I'd like this question to go to "Richard only" since he has helped me many times in the past and has spoken specifically on this issue. In preparation for a future sale of some real estate, I asked Richard to explain to me the nuances of a 1031 like-kind real estate transaction. I have now accepted an offer to buy my office building in Memphis with a closing date of June 21, 2016. I'd like to invest the proceeds in rental property in Nashville within the timeframes allowed for a 1031 like-kind exchange. My question concerns the ramifications of changing the ownership from a 50-50 Partnership with my wife to an LLC. Is this allowed with the 1031 exchange or will this trigger a change of ownership taxable event? My wife seems to think that we may avoid some future transfer tax if she includes our children as non-voting members of the LLC. Is she wrong? Finally, if going from a partnership to an LLC is a taxable event and we decide not to set up an LLC with this 1031 exchange, can you comment of the benefits of an LLC and suggest who should be members in our circumstances?
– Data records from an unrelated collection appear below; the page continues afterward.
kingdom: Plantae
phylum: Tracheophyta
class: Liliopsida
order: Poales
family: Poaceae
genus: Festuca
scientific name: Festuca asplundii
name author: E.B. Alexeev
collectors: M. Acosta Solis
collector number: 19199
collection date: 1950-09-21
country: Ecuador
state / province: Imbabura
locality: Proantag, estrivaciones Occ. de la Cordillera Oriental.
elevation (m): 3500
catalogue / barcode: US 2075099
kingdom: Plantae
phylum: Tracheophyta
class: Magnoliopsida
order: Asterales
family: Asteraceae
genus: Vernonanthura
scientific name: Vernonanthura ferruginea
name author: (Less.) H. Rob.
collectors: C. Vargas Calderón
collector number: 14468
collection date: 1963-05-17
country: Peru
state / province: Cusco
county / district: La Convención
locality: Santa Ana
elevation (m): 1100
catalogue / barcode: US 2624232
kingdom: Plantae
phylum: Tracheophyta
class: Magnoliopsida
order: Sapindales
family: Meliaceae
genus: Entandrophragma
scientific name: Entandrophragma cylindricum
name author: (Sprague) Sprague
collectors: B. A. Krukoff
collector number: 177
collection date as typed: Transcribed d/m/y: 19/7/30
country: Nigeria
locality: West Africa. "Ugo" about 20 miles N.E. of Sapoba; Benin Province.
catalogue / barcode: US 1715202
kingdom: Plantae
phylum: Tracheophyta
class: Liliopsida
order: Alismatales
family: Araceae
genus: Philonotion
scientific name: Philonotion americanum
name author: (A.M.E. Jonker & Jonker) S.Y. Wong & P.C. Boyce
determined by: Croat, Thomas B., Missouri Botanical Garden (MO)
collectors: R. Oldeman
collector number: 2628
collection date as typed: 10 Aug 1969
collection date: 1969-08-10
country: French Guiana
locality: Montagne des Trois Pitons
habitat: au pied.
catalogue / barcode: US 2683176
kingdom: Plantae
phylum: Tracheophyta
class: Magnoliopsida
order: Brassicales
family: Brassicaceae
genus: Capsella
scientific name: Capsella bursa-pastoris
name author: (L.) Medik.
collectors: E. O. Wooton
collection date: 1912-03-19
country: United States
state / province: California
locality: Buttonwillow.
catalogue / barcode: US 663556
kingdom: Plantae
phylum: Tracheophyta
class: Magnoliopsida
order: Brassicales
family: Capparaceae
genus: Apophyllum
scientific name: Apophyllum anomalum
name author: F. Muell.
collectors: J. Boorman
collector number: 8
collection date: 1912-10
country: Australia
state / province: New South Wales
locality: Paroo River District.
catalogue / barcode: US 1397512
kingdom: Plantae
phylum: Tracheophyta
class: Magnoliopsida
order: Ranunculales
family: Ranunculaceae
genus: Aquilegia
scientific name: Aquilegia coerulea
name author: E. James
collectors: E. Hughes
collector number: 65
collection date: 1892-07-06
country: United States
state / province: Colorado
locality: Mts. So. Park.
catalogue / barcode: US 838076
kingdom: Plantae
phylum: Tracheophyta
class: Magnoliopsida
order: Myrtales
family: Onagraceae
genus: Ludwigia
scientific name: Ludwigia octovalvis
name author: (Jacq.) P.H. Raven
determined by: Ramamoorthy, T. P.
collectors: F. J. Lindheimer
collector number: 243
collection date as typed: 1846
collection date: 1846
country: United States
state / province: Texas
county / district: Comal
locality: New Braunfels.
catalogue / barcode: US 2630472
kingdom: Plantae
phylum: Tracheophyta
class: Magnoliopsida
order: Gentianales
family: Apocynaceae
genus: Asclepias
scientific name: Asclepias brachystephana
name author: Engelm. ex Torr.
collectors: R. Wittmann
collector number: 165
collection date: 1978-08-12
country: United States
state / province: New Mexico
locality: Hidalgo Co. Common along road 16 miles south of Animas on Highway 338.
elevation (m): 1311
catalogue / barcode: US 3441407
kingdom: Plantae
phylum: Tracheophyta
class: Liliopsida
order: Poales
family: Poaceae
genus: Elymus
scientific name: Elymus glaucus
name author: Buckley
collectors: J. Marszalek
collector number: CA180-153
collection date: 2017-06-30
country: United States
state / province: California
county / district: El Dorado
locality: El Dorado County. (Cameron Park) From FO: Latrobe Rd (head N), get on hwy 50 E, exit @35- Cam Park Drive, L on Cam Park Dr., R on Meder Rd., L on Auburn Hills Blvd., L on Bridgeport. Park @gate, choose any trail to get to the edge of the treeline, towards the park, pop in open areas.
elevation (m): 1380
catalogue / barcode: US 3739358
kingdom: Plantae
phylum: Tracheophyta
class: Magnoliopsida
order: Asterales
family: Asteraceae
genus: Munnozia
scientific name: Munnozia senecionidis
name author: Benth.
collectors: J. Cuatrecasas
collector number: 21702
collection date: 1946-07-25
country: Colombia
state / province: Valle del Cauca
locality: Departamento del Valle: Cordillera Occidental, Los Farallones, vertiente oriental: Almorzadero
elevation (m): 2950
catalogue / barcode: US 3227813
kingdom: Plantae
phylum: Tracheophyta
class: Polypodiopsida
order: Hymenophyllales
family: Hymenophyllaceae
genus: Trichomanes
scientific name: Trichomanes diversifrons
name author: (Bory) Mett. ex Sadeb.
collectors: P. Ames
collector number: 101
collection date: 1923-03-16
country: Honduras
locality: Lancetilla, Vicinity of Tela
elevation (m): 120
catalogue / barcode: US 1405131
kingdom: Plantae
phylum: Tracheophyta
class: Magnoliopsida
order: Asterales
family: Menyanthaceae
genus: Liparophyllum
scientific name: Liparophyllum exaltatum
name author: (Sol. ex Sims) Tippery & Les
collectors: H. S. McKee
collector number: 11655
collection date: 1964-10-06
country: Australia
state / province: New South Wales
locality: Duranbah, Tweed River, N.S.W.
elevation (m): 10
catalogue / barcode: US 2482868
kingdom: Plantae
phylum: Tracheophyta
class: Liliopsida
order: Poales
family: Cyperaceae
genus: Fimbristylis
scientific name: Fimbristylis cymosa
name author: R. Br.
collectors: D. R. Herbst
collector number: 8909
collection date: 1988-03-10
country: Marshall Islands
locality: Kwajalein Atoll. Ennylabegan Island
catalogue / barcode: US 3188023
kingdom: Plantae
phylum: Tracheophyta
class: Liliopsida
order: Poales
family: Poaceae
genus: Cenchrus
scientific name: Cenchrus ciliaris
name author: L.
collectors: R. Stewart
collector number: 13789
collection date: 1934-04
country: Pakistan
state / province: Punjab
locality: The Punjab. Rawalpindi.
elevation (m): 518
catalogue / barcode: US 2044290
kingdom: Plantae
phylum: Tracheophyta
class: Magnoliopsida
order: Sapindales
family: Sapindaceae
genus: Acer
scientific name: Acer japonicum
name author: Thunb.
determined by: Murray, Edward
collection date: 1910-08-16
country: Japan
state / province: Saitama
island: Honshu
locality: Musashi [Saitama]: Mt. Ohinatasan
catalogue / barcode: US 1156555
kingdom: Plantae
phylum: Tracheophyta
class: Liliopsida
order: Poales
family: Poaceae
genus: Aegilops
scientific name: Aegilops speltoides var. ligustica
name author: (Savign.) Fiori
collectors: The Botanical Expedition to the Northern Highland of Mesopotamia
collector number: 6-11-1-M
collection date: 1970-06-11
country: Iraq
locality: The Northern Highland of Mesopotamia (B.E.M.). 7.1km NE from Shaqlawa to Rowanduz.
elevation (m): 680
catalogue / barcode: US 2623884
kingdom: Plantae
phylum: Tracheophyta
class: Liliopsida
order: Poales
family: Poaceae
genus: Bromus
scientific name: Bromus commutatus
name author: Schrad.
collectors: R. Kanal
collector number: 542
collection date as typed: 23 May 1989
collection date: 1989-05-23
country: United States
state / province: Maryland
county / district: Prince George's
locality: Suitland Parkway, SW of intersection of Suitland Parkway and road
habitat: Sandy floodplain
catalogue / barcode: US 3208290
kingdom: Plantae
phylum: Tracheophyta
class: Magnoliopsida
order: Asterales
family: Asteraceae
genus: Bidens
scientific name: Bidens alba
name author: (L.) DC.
Thanks! (Any cautions to be aware of in LLC's will also be appreciated.
Submitted: 5 months ago.
Category: Tax
Expert:  Tax-Scholar replied 5 months ago.
Welcome to Just Answers! I wanted to add my expertise to this discussion and will defer to Richard. 1) In order to accomplish the 1031 you'll need to use a Qualified Intermediary. They will close on the sale of the office building and then invest the cash in replacement property. The closing statement must list a QI as the seller and not the Partnership. This is called a deferred 1031 exchange. 2) I would avoid converting to a LLC mid-stream (i.e. after the initial sale in June but before closing on replacement property) 3) The conversion should be easy enough. Just need to file some paperwork with the secretary of state. 4) The conversation is tax and is treated as liquidation of the Partnership followed by a contribution to the LLC. This is tax free and no need for an EIN. This conversation does not terminate the partnership for tax. There is not short year return and the methods of the old partnership continue on with the LLC. Note that LLCs are taxed as partnerships when there is two or more members. 5) Will your children be able to purchase LLC interest from you or will they be gifts? Note that a gift tax return could be required. The LLC will not be considered a family partnership. 6) I'm not familiar with TN transfer tax. I"ll let Richard answer this. Good luck. Just wanted to help no need to accept answer. I'll also add that all of this is complex and you'll want to work with a CPA to accomplish this. I would not recommend making gifts and doing a 1031 withouth the help of a CPA.
Customer: replied 5 months ago.
Thanks this information is very helpful!
Expert:  Tax-Scholar replied 5 months ago.
Your welcome. Is there anything else I can help with as it looks like Richard has been offline for several days now?